■ Problem statement: Some entries follow. Reproduce exactly the lines starting at the one with "году их стало" and stopping after the one with "Попцов и Анатолий".

■ Material provided:
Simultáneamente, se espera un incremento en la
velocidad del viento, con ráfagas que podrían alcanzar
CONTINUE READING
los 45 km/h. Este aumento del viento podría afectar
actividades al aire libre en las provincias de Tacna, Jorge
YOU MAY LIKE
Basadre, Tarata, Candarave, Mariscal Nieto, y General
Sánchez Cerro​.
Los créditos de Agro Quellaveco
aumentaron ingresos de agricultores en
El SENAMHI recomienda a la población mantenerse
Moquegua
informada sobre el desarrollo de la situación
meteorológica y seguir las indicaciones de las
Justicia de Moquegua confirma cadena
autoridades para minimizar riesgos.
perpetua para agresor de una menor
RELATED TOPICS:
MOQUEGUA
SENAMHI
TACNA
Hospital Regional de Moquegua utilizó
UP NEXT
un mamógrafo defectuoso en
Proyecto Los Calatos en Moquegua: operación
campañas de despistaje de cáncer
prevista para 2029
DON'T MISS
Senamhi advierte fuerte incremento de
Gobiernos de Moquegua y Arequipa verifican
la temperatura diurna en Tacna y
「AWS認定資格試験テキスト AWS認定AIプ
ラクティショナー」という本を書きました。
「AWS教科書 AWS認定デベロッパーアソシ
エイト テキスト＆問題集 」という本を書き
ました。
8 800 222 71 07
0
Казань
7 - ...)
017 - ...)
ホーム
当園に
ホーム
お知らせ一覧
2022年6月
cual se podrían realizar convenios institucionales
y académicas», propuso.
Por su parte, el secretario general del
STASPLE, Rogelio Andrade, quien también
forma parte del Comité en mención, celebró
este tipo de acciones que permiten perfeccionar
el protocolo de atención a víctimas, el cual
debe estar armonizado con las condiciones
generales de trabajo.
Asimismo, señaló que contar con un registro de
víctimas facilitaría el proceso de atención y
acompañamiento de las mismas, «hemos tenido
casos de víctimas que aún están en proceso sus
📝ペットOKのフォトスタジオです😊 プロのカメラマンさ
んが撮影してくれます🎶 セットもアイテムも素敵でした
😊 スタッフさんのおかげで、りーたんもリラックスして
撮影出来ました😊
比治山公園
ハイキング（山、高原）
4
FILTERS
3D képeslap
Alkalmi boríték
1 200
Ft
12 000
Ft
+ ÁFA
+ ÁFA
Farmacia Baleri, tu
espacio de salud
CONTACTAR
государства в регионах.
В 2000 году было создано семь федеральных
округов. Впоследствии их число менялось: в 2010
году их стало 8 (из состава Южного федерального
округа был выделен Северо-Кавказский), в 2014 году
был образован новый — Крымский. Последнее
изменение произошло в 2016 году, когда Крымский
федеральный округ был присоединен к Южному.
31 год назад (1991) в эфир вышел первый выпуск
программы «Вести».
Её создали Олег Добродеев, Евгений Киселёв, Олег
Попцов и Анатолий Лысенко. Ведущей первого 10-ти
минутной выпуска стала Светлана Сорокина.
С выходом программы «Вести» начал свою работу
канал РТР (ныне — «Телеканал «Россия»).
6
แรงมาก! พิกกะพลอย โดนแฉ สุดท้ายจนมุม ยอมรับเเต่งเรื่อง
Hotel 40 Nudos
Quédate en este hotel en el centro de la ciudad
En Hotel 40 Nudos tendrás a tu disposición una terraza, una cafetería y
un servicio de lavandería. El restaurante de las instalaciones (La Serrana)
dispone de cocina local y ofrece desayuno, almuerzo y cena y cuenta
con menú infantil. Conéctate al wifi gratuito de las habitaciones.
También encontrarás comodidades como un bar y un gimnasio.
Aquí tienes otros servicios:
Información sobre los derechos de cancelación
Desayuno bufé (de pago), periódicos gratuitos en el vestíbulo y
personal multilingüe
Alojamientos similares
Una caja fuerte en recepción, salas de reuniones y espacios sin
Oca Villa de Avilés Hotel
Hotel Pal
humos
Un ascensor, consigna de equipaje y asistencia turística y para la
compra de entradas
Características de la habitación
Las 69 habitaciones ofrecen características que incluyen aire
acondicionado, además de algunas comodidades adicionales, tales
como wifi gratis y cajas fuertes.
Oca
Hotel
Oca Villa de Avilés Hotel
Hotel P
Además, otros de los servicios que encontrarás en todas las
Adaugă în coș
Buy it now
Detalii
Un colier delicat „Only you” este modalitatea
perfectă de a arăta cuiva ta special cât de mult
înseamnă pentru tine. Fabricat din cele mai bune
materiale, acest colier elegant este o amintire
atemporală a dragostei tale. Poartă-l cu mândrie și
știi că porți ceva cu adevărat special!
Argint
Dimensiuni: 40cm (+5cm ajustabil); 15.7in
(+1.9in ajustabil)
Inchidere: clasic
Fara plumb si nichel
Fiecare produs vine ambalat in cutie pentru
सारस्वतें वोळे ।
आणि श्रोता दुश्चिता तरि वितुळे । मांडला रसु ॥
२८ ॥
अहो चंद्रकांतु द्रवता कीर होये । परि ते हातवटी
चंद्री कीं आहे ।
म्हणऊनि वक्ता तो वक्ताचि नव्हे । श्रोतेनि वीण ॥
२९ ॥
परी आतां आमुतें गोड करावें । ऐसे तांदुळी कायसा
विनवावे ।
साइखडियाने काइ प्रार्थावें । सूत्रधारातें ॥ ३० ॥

■ Your solution:
году их стало 8 (из состава Южного федерального
округа был выделен Северо-Кавказский), в 2014 году
был образован новый — Крымский. Последнее
изменение произошло в 2016 году, когда Крымский
федеральный округ был присоединен к Южному.
31 год назад (1991) в эфир вышел первый выпуск
программы «Вести».
Её создали Олег Добродеев, Евгений Киселёв, Олег
Попцов и Анатолий Лысенко. Ведущей первого 10-ти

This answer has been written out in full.